• _WORK TASK_: From the first line to the last, retype the listing without any alteration.

• _DATA PROVIDED_:
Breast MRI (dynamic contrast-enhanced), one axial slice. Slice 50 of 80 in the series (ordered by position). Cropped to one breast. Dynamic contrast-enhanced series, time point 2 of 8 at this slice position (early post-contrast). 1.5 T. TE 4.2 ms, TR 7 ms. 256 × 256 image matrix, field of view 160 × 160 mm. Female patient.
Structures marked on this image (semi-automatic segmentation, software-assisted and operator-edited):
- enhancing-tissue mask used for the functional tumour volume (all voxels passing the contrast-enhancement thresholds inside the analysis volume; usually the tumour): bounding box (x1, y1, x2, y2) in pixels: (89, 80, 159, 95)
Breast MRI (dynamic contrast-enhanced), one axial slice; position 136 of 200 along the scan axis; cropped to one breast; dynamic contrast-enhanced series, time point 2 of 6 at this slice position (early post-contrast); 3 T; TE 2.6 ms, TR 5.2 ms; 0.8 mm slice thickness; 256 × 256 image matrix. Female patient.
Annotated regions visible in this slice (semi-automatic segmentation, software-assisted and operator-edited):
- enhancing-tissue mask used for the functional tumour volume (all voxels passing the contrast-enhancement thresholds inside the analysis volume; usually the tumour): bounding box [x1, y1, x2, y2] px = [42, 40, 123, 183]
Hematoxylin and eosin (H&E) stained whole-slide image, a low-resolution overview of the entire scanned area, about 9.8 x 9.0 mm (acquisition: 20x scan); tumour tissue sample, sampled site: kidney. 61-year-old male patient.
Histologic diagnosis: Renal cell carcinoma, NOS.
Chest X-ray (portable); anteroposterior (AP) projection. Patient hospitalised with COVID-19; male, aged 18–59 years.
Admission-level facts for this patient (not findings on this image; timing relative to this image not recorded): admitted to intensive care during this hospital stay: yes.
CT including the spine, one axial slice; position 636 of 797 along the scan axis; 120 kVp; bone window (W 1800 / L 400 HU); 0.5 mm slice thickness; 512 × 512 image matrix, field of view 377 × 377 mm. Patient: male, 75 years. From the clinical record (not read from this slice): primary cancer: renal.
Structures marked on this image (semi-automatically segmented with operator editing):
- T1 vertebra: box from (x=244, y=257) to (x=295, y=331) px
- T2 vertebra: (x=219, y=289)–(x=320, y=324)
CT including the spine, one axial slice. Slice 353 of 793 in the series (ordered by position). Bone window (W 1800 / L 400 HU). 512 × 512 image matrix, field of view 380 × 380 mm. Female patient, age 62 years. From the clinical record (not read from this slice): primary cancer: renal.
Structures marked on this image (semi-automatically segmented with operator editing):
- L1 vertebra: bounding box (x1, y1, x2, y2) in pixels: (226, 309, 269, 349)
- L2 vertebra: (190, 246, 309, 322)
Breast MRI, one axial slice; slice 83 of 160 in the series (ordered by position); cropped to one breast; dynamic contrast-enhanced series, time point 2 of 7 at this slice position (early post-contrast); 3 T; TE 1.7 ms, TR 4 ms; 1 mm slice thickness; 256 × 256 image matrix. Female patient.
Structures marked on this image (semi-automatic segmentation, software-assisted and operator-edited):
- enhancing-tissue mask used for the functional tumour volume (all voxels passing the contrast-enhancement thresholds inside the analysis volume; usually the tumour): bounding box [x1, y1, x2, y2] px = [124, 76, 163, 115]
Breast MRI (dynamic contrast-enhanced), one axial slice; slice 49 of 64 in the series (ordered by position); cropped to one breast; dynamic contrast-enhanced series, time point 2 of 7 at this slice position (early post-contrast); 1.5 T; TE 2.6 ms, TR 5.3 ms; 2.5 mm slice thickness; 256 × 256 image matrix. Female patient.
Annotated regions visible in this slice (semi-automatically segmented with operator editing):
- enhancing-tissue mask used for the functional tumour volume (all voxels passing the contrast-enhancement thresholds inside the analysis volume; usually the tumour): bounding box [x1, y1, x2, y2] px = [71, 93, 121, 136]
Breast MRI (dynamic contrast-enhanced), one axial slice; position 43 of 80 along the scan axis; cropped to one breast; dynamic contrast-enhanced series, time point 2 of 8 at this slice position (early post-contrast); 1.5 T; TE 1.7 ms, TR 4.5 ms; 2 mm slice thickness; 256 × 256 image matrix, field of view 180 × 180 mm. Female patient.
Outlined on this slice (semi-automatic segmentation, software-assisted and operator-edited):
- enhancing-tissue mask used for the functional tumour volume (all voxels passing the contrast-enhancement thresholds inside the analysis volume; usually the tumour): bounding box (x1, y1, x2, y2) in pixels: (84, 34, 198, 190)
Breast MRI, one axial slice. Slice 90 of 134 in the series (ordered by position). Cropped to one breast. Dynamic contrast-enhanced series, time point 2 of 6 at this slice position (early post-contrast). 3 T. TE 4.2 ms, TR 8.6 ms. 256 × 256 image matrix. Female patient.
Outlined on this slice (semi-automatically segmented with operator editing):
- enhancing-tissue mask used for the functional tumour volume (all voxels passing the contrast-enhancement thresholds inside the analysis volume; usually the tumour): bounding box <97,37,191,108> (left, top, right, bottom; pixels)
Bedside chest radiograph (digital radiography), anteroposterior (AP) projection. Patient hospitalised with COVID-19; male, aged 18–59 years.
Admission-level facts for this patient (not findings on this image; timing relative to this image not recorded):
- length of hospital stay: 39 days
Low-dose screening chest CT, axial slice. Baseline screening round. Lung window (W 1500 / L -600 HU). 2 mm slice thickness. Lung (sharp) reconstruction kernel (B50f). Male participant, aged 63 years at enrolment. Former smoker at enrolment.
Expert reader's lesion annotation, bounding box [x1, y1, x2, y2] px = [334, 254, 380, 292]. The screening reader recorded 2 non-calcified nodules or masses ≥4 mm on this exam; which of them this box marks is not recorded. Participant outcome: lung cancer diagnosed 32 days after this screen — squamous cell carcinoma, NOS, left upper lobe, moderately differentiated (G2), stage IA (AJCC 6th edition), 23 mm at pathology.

• _REPLY TO THE EXERCISE_:
Breast MRI (dynamic contrast-enhanced), one axial slice. Slice 50 of 80 in the series (ordered by position). Cropped to one breast. Dynamic contrast-enhanced series, time point 2 of 8 at this slice position (early post-contrast). 1.5 T. TE 4.2 ms, TR 7 ms. 256 × 256 image matrix, field of view 160 × 160 mm. Female patient.
Structures marked on this image (semi-automatic segmentation, software-assisted and operator-edited):
- enhancing-tissue mask used for the functional tumour volume (all voxels passing the contrast-enhancement thresholds inside the analysis volume; usually the tumour): bounding box (x1, y1, x2, y2) in pixels: (89, 80, 159, 95)
Breast MRI (dynamic contrast-enhanced), one axial slice; position 136 of 200 along the scan axis; cropped to one breast; dynamic contrast-enhanced series, time point 2 of 6 at this slice position (early post-contrast); 3 T; TE 2.6 ms, TR 5.2 ms; 0.8 mm slice thickness; 256 × 256 image matrix. Female patient.
Annotated regions visible in this slice (semi-automatic segmentation, software-assisted and operator-edited):
- enhancing-tissue mask used for the functional tumour volume (all voxels passing the contrast-enhancement thresholds inside the analysis volume; usually the tumour): bounding box [x1, y1, x2, y2] px = [42, 40, 123, 183]
Hematoxylin and eosin (H&E) stained whole-slide image, a low-resolution overview of the entire scanned area, about 9.8 x 9.0 mm (acquisition: 20x scan); tumour tissue sample, sampled site: kidney. 61-year-old male patient.
Histologic diagnosis: Renal cell carcinoma, NOS.
Chest X-ray (portable); anteroposterior (AP) projection. Patient hospitalised with COVID-19; male, aged 18–59 years.
Admission-level facts for this patient (not findings on this image; timing relative to this image not recorded): admitted to intensive care during this hospital stay: yes.
CT including the spine, one axial slice; position 636 of 797 along the scan axis; 120 kVp; bone window (W 1800 / L 400 HU); 0.5 mm slice thickness; 512 × 512 image matrix, field of view 377 × 377 mm. Patient: male, 75 years. From the clinical record (not read from this slice): primary cancer: renal.
Structures marked on this image (semi-automatically segmented with operator editing):
- T1 vertebra: box from (x=244, y=257) to (x=295, y=331) px
- T2 vertebra: (x=219, y=289)–(x=320, y=324)
CT including the spine, one axial slice. Slice 353 of 793 in the series (ordered by position). Bone window (W 1800 / L 400 HU). 512 × 512 image matrix, field of view 380 × 380 mm. Female patient, age 62 years. From the clinical record (not read from this slice): primary cancer: renal.
Structures marked on this image (semi-automatically segmented with operator editing):
- L1 vertebra: bounding box (x1, y1, x2, y2) in pixels: (226, 309, 269, 349)
- L2 vertebra: (190, 246, 309, 322)
Breast MRI, one axial slice; slice 83 of 160 in the series (ordered by position); cropped to one breast; dynamic contrast-enhanced series, time point 2 of 7 at this slice position (early post-contrast); 3 T; TE 1.7 ms, TR 4 ms; 1 mm slice thickness; 256 × 256 image matrix. Female patient.
Structures marked on this image (semi-automatic segmentation, software-assisted and operator-edited):
- enhancing-tissue mask used for the functional tumour volume (all voxels passing the contrast-enhancement thresholds inside the analysis volume; usually the tumour): bounding box [x1, y1, x2, y2] px = [124, 76, 163, 115]
Breast MRI (dynamic contrast-enhanced), one axial slice; slice 49 of 64 in the series (ordered by position); cropped to one breast; dynamic contrast-enhanced series, time point 2 of 7 at this slice position (early post-contrast); 1.5 T; TE 2.6 ms, TR 5.3 ms; 2.5 mm slice thickness; 256 × 256 image matrix. Female patient.
Annotated regions visible in this slice (semi-automatically segmented with operator editing):
- enhancing-tissue mask used for the functional tumour volume (all voxels passing the contrast-enhancement thresholds inside the analysis volume; usually the tumour): bounding box [x1, y1, x2, y2] px = [71, 93, 121, 136]
Breast MRI (dynamic contrast-enhanced), one axial slice; position 43 of 80 along the scan axis; cropped to one breast; dynamic contrast-enhanced series, time point 2 of 8 at this slice position (early post-contrast); 1.5 T; TE 1.7 ms, TR 4.5 ms; 2 mm slice thickness; 256 × 256 image matrix, field of view 180 × 180 mm. Female patient.
Outlined on this slice (semi-automatic segmentation, software-assisted and operator-edited):
- enhancing-tissue mask used for the functional tumour volume (all voxels passing the contrast-enhancement thresholds inside the analysis volume; usually the tumour): bounding box (x1, y1, x2, y2) in pixels: (84, 34, 198, 190)
Breast MRI, one axial slice. Slice 90 of 134 in the series (ordered by position). Cropped to one breast. Dynamic contrast-enhanced series, time point 2 of 6 at this slice position (early post-contrast). 3 T. TE 4.2 ms, TR 8.6 ms. 256 × 256 image matrix. Female patient.
Outlined on this slice (semi-automatically segmented with operator editing):
- enhancing-tissue mask used for the functional tumour volume (all voxels passing the contrast-enhancement thresholds inside the analysis volume; usually the tumour): bounding box <97,37,191,108> (left, top, right, bottom; pixels)
Bedside chest radiograph (digital radiography), anteroposterior (AP) projection. Patient hospitalised with COVID-19; male, aged 18–59 years.
Admission-level facts for this patient (not findings on this image; timing relative to this image not recorded):
- length of hospital stay: 39 days
Low-dose screening chest CT, axial slice. Baseline screening round. Lung window (W 1500 / L -600 HU). 2 mm slice thickness. Lung (sharp) reconstruction kernel (B50f). Male participant, aged 63 years at enrolment. Former smoker at enrolment.
Expert reader's lesion annotation, bounding box [x1, y1, x2, y2] px = [334, 254, 380, 292]. The screening reader recorded 2 non-calcified nodules or masses ≥4 mm on this exam; which of them this box marks is not recorded. Participant outcome: lung cancer diagnosed 32 days after this screen — squamous cell carcinoma, NOS, left upper lobe, moderately differentiated (G2), stage IA (AJCC 6th edition), 23 mm at pathology.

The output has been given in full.